The diagram above shows the simplified workflow of the proposed path tracer. Note that modules for metropolis light transport and bi-directional path tracing are not included in this diagram, which only describes the normal unidirectional path tracing. However, one can easily modify the diagram to get the versions for metropolis light transport and bi-directional path tracing, which shares most of the processes. Also, it only shows the case when kd-tree is used as the spatial acceleration structure. In fact, BVH is also implemented especially for user manipulation of scene geometry.
An obvious characteristic of the displayed architecture is that modules seem to be evenly distributed on CPU and GPU. In fact, GPU consumes most of the living time of the program, as CPU is only responsible for some preprocessing work like handling I/O, parsing, invoking memory allocation, calling CUDA and OpenGL API and the coordination between thread pool and GPU kernel. Despite its frequent involvement in the path tracing task (it appears between every two recursion levels in a frame), CPU occupies only a fractional of the time. Notwithstanding its conciseness, the diagram shows all 3 optimization factors in path tracing. Kd-tree, which is constructed on GPU in this project, is highly optimized by the “short-stack” traversal method which will be introduced later. Multiple importance sampling, as a generalization of single importance sampling, can be used for rendering glossy surface under strong highlights to reduce the variance. Thread compaction, a crucial method for increasing proportion of effective work and memory bandwidth, representative of the SIMD optimization, is shown at the bottom of the diagram. A thread pool is maintained to coordinate the work of thread compaction.

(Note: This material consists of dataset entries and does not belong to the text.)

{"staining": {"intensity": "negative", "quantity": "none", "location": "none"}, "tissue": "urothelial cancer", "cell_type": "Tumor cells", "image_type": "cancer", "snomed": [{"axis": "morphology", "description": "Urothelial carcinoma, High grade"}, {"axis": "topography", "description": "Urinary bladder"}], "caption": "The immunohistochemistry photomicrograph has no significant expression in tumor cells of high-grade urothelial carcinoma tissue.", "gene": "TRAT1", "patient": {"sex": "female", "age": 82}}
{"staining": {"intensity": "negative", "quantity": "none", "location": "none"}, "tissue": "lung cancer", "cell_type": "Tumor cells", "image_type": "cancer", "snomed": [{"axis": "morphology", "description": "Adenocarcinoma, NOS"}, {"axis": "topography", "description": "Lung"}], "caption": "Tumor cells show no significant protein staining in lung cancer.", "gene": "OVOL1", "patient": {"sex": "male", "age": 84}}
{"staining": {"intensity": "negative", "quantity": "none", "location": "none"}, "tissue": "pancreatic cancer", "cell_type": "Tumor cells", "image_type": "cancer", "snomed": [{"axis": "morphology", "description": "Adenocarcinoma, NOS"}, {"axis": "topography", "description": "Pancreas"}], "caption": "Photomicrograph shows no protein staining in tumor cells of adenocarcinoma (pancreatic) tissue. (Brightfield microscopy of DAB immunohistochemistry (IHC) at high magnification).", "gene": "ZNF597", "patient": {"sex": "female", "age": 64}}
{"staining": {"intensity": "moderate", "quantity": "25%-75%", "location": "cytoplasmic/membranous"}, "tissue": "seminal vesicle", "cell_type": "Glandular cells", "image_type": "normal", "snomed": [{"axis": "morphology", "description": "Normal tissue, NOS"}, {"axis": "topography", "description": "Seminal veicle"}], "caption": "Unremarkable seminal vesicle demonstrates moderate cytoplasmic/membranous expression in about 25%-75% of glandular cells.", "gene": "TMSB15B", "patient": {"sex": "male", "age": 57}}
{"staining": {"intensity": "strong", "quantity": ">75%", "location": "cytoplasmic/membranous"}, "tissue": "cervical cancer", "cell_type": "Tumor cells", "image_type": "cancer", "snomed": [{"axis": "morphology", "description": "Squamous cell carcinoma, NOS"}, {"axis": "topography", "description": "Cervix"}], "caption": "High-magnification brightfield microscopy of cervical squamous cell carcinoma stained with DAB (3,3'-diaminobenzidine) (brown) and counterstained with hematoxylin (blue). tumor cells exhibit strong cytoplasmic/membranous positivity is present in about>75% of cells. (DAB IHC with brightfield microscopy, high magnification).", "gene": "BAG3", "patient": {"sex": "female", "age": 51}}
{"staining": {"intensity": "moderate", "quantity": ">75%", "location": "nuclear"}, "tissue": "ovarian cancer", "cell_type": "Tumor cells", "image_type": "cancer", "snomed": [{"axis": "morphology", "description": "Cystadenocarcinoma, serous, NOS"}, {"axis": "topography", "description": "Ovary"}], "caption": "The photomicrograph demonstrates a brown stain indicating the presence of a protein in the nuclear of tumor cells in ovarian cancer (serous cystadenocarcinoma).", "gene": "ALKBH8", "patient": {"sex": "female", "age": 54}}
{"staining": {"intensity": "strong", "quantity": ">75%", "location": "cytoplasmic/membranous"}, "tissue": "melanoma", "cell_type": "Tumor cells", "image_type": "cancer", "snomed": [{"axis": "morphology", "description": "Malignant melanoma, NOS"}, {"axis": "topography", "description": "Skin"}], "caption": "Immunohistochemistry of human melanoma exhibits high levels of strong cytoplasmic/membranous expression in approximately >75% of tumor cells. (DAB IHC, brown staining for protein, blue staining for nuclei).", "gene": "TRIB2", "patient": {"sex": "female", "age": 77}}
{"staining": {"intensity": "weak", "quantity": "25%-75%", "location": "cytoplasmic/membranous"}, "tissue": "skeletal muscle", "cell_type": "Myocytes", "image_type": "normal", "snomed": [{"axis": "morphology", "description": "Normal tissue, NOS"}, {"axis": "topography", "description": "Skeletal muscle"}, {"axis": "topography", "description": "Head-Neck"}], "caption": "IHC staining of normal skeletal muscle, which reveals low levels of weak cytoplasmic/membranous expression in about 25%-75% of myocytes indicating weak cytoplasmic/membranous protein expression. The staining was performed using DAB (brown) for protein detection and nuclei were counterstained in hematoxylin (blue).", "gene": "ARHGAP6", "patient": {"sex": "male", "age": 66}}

After initialization, the program spends all of the rest of the time in two loops, the outer of which uses successive refinement algorithm to display image in real-time, and the inner of which executes a path tracing recursion level for all threads in every iteration. Between two inner iterations, thread compaction is used to maintain occupancy as mentioned before. Between two outer iterations, any user interaction is processed by CPU. After updating corresponding values in device memory, OpenGL API is called to swap frame buffers.
It is noticeable that the Thrust library is also an important component of our workflow. Developed by NVIDIA, Thrust is a C++ library for CUDA providing all parallel computing primitives like map, scatter, reduce, scan and thread compaction. As a high-level interface, Thrust enables high performance parallel computing capability while dramatically reduces the programming effort (NVIDIA, 2017). Rather than “reinventing the wheel”, we use thrust for all parallel computing primitives required for GPU kd-tree construction and thread compaction in our program due to the proven efficiency it provides and the flexibility of its API.
Overall, the diagram shows a very macroscopic outline of the software structure, whose detail will be introduced in the following chapters. In addition, some limitations and recommended improvements will be addressed in the final chapter.